**DATASET RECORDS:**
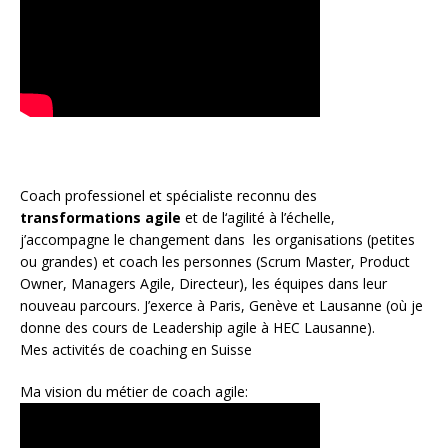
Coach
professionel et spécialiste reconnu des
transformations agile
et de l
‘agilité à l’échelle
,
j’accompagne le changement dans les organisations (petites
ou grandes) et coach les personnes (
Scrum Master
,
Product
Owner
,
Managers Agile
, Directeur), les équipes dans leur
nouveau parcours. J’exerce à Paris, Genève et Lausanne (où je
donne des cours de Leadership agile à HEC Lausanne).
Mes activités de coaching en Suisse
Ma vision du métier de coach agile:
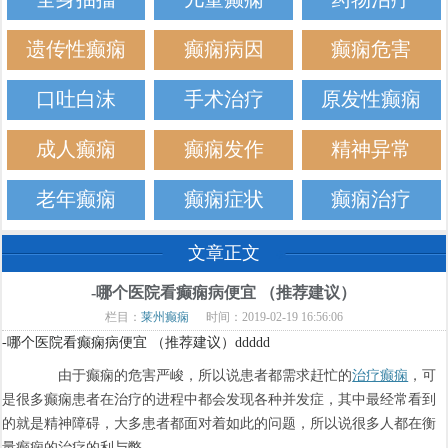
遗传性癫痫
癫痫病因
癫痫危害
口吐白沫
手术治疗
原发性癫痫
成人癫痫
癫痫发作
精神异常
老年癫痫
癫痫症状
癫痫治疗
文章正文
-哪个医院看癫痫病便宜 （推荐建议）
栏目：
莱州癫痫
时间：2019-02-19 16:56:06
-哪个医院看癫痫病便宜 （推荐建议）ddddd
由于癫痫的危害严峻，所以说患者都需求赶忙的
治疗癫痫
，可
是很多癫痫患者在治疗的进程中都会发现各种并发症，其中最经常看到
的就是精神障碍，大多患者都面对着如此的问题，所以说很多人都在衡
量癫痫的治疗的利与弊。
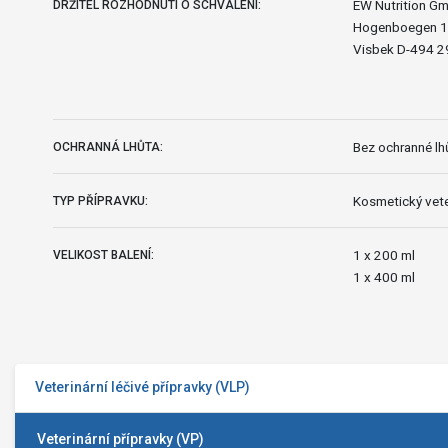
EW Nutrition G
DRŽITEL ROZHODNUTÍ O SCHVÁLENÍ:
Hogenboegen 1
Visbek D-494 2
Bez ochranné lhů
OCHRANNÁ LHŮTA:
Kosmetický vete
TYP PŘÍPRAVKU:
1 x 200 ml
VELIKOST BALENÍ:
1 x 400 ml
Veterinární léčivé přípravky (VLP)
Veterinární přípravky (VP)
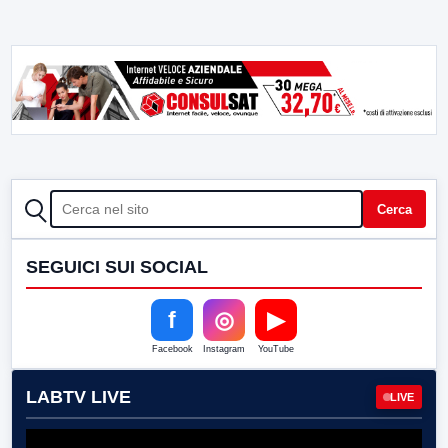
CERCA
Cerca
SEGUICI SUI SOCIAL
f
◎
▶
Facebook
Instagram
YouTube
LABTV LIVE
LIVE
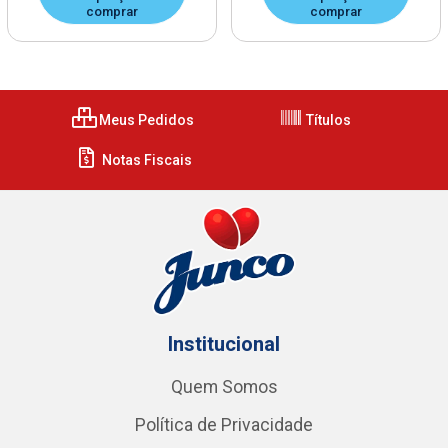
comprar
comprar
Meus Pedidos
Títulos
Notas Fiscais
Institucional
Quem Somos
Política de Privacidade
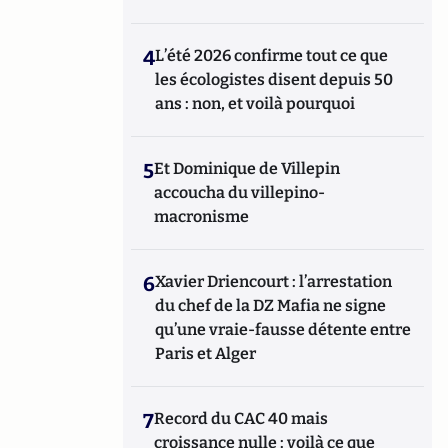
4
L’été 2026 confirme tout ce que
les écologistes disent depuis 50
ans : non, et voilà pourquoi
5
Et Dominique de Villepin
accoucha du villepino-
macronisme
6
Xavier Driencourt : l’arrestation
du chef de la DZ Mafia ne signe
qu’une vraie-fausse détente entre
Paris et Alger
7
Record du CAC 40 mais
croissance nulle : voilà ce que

**REQUIREMENT:** Which lines in the data hold the string "推荐建议"? Copy each of them.

**YOUR SOLUTION:**
-哪个医院看癫痫病便宜 （推荐建议）
-哪个医院看癫痫病便宜 （推荐建议）ddddd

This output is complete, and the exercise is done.